At first, she blamed her ex-husband, and the prickly patch she had hit with Seth. She was so weary of arguing with them. She needed to focus and finish her current book.

The house had only the basics—electricity and water. No Wi-Fi, no television, no teenage son to remind her what a bad mother she was. She’d be fifteen hundred miles away from any distractions. Now that she’d dropped and destroyed her phone, her only connection to the world was the landline. Her access to the internet, text, FaceTime was all gone.

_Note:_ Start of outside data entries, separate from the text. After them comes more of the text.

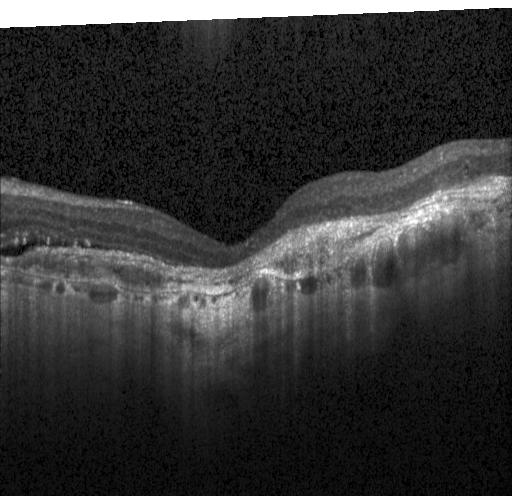 Centered on the fovea. Spectral-domain optical coherence tomography. Acquired on a Heidelberg Spectralis. Optical coherence tomography B-scan — Assessment: choroidal neovascularization (CNV).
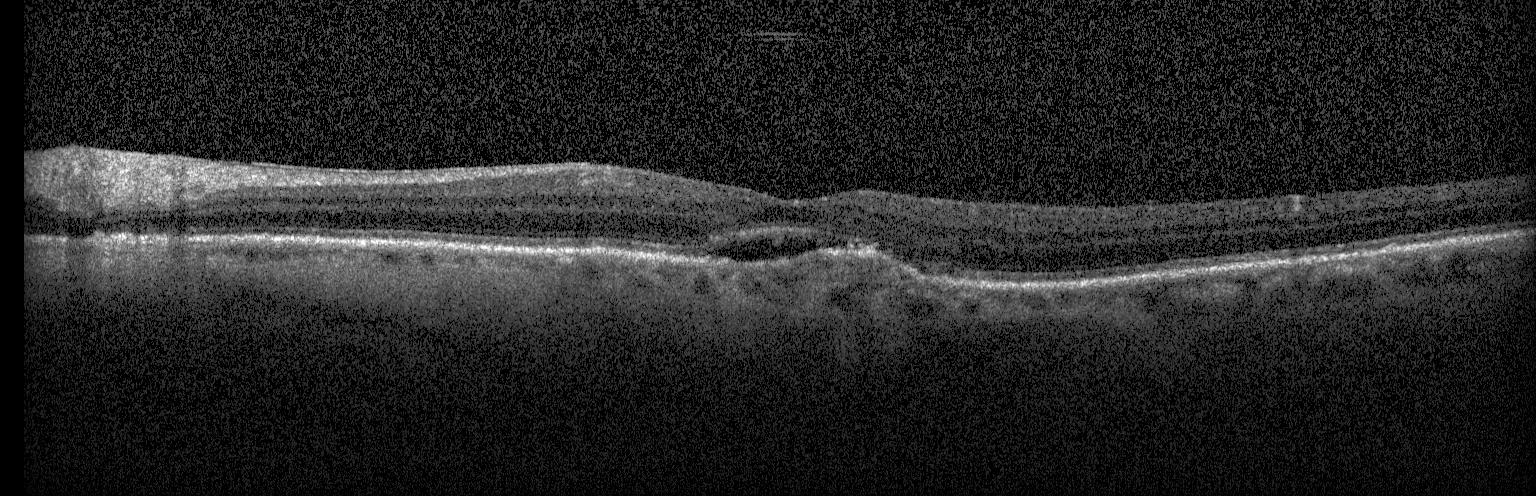
Finding: CNV.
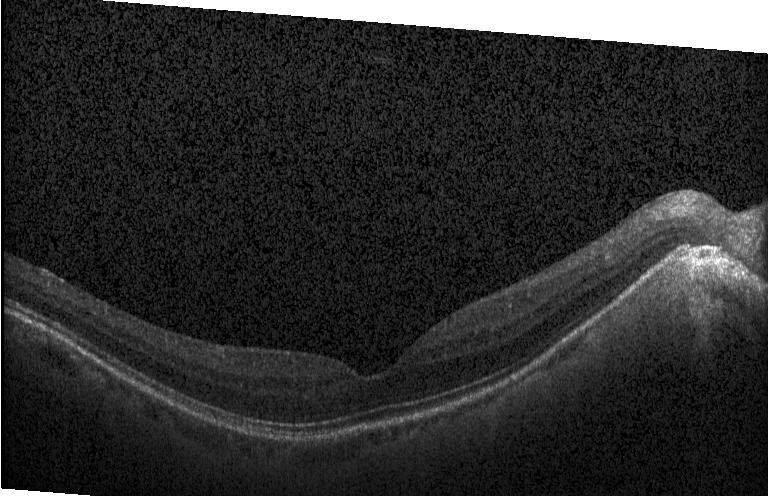

Fovea-centered · acquired on a Heidelberg Spectralis · OCT line scan
Diagnosis: no CNV, DME, or drusen.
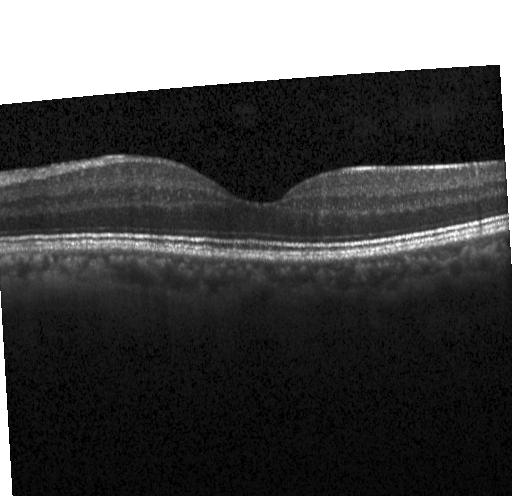
OCT scan showing no choroidal neovascularization, no diabetic macular edema, and no drusen.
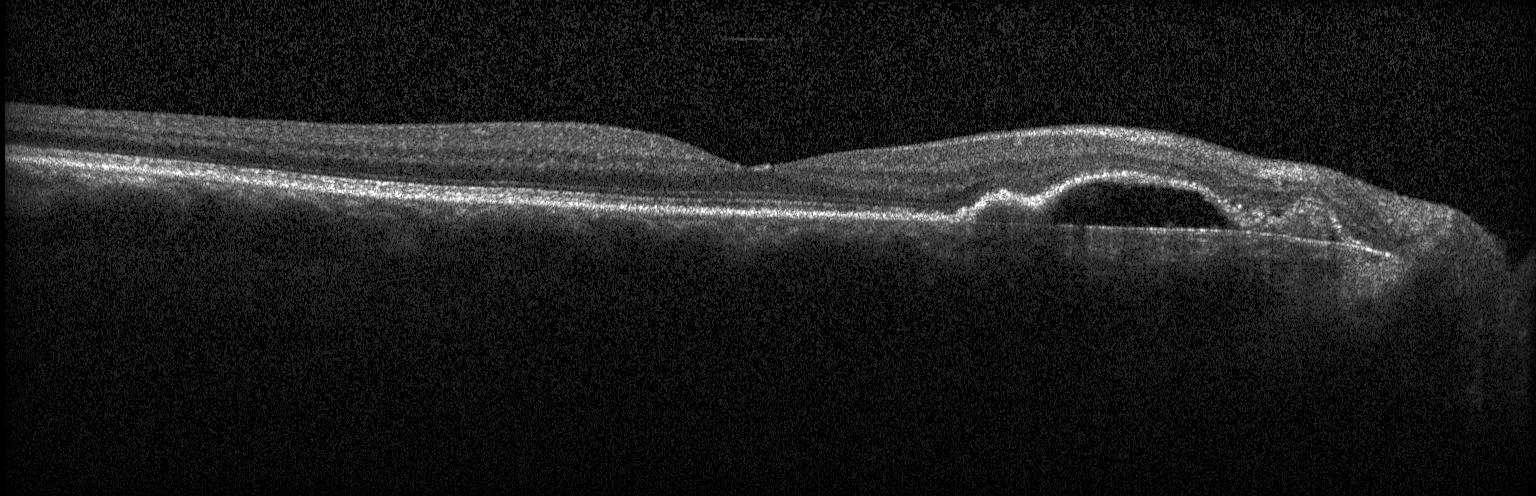
Finding: CNV.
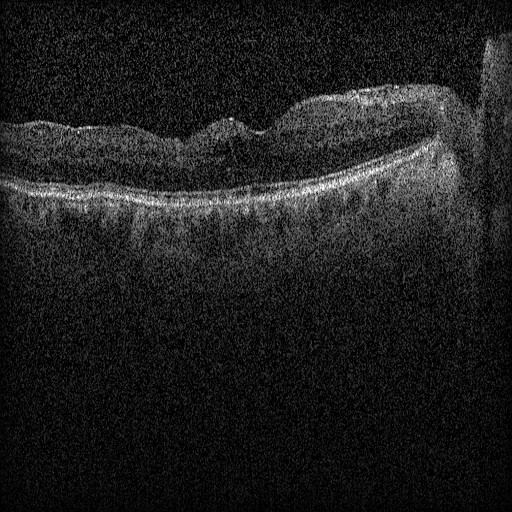 OCT B-scan — Finding: DME.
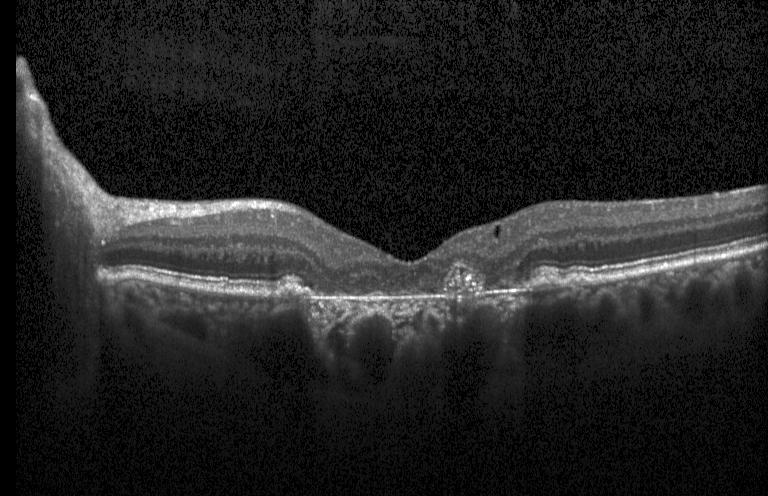 OCT line scan; centered on the fovea; spectral-domain OCT; instrument: Heidelberg Spectralis
Assessment: a choroidal neovascular membrane.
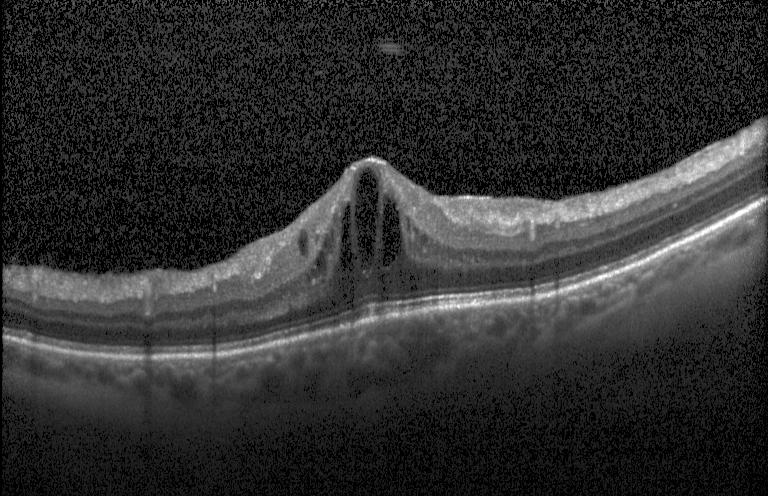

Spectral-domain OCT; OCT line scan — Assessment: diabetic macular edema (DME).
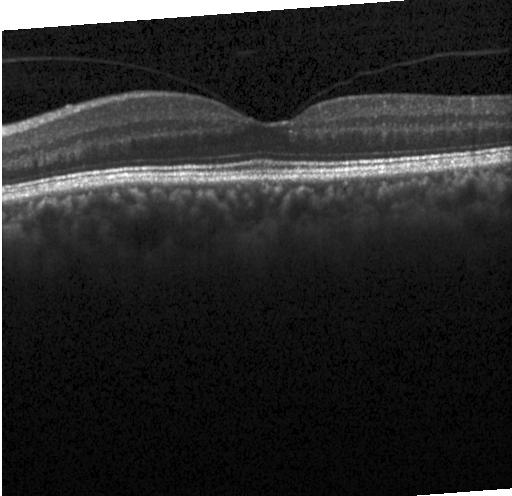
OCT B-scan · Heidelberg Spectralis OCT system · spectral-domain OCT · macular scan. Assessment: no evidence of choroidal neovascularization, diabetic macular edema, or drusen.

She was working on her fourth true crime book and often traveled for research, but she had never been gone from home for so long. The longer Wylie stayed in Burden, she realized there was more to it, or she would have finished the book by now and been back home.

Tas, a geriatric coonhound mix, looked languidly up from his bed next to the radiator with his yellow eyes. Wylie ignored him. Tas yawned and lowered his long snout to his paws and closed his eyes.

Sunset was three hours away, but the storm cast a gray pall through the windows. Wylie went through the house, flipping on lights. She hauled the last of the cut wood from the mudroom, set it by the fireplace, and built a fire. She hoped the kindling would last through the night; she didn’t relish the thought of having to go out to the barn to bring in more.